=== Dataset ===
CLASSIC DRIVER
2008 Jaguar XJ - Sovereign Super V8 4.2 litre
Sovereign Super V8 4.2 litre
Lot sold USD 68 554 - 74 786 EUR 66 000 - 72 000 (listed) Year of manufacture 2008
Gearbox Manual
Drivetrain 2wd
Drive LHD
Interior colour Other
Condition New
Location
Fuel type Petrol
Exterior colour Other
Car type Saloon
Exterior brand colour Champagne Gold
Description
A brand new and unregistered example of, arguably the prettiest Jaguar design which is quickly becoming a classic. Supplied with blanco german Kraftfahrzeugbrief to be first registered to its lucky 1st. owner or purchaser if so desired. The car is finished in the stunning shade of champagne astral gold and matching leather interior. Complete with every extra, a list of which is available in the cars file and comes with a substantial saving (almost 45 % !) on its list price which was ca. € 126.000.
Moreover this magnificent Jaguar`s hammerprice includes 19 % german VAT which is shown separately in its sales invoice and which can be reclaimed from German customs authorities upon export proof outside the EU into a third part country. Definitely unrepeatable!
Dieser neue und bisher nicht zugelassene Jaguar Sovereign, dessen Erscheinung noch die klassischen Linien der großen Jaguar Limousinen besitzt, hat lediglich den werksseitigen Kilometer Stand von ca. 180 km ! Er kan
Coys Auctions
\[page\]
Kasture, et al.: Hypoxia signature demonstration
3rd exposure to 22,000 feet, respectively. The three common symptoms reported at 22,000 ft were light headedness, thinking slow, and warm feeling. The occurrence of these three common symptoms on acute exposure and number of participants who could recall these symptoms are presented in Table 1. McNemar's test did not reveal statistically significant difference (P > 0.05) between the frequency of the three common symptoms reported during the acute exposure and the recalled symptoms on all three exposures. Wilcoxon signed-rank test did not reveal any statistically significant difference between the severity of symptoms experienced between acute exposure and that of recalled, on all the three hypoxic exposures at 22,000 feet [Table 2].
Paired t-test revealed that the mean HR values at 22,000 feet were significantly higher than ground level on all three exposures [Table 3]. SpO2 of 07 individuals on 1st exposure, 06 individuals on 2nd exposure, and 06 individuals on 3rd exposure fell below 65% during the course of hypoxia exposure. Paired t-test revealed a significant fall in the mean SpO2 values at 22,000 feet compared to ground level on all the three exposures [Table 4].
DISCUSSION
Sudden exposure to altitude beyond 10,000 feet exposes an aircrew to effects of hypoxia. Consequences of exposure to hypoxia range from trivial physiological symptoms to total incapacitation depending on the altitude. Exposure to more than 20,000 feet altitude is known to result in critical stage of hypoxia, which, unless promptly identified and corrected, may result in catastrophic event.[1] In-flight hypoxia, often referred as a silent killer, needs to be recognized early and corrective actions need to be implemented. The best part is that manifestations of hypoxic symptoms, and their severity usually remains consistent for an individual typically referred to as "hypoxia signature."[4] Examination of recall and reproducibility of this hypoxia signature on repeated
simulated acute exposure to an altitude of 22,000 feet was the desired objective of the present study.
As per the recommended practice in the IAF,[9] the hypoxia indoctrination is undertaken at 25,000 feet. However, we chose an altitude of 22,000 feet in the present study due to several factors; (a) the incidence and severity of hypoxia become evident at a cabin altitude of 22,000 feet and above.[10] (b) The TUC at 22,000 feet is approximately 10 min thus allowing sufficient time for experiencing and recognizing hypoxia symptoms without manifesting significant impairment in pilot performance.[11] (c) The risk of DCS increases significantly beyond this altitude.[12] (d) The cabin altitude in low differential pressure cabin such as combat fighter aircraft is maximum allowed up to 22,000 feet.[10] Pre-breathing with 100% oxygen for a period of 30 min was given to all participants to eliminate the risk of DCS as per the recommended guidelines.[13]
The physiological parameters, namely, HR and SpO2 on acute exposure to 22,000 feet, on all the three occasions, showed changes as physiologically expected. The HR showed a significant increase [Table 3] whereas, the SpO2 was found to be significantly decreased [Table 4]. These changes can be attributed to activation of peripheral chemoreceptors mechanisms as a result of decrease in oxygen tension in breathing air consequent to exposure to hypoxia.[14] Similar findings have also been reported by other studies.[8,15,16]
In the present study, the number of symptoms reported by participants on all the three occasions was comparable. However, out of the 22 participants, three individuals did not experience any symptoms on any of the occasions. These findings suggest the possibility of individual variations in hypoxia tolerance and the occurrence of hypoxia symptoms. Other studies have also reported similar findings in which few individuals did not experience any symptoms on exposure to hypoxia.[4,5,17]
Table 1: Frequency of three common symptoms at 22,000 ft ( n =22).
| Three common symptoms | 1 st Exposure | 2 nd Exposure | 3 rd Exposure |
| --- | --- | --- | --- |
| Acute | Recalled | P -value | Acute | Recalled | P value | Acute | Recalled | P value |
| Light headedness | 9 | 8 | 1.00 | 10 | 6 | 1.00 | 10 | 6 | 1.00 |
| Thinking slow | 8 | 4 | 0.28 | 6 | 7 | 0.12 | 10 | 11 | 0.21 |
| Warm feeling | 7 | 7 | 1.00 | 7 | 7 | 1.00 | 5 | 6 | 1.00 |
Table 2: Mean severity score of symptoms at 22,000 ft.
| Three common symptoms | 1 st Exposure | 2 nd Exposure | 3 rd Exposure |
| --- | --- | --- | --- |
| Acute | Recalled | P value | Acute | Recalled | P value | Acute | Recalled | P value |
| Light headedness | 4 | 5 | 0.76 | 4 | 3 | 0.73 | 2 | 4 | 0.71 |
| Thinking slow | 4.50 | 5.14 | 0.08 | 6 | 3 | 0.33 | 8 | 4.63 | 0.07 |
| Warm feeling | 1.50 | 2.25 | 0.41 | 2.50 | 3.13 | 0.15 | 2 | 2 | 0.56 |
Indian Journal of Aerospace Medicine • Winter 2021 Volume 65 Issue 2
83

=== Description of the task ===
Return every line of the listing that has the word "colour" in it.

=== Final answer ===
Interior colour Other
Exterior colour Other
Exterior brand colour Champagne Gold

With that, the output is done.